Most of the kids at Pullman High had parents who worked at WSU or Schweitzer Engineering Labs, which made us a fairly homogeneous tax-bracket group. I'd just assumed Rick was the same, but now I struggled to remember if there was something different about his background. What had Adrian said about his family?

Um . . . they didn't understand his musical genius . . . and well, I usually stopped listening after that. Could they be wealthy?

Rick drove a jeep. Those weren't that expensive. On the other hand, over the summer his family had vacationed in Kauai. I knew this because Adrian had moped around for the entire two weeks he'd been gone. That's when I'd started trying to set her up with normal guys.
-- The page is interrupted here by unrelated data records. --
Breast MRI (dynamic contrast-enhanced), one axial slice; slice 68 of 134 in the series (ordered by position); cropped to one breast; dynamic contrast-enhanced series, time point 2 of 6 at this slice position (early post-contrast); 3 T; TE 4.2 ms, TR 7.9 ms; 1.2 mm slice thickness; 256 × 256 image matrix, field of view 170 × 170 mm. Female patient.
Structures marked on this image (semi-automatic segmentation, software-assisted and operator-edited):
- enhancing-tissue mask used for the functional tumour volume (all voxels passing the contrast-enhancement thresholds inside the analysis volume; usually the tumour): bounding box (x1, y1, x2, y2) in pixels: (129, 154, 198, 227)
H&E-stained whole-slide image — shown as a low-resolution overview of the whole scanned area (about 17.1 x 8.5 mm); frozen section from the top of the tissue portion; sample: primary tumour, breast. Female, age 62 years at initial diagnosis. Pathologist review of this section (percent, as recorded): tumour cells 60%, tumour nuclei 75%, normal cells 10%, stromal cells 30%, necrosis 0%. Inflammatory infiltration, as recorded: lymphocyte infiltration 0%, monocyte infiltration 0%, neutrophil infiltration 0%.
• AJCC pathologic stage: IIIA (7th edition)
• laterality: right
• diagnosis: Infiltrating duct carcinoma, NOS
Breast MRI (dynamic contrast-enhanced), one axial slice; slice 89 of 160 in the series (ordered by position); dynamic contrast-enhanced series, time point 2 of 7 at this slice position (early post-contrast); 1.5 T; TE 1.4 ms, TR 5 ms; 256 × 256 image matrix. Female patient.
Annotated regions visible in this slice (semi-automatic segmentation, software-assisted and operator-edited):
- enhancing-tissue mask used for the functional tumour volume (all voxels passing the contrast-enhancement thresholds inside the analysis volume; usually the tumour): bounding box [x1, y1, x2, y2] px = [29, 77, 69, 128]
I shrugged. "Maybe they have money."

I didn't say more because Rick walked up to the mike, welcomed people, and started his first song. I recognized it right away. It was the one we'd accidentally played at the pep assembly. Everyone burst into applause. I rolled my eyes, then let my gaze wander over the crowd.

I mentally rated each outfit I saw, every once in a while commenting to my friends if someone had made a great choice or an especially glaring mistake. Samantha is trying to break me of this habit because she says I sound like a fashion fascist, but really, is it that hard for people to follow simple rules? No one gets mad at teachers for pointing out where you should use punctuation in your writing. It's the same thing, but instead of commas, I point out that you shouldn't wear a sweater that makes you look like you're smuggling a life vest under your shirt.

I want to be a fashion designer someday so I have to pay attention to this kind of stuff. Besides, it's not like I say these things to people's faces. Although I admit I'm considering it in Naomi's case. She's so thin and wears such tight-fitting clothes, that every time I see her I have the urge to slip her a Snickers bar just to keep her from starving to death.

She and Mike were hanging out with the football crowd. The guys smiled and talked with her, accepting her as easily as they ever accepted me. Naomi had her hand draped across Mike's waist in a way that made me feel conspicuously boy-less and wanting to spend the rest of the evening dancing with a hot, mysterious stranger.

In fact I needed it. I wasn't about to go one more night letting Mike think that I was still moping over him.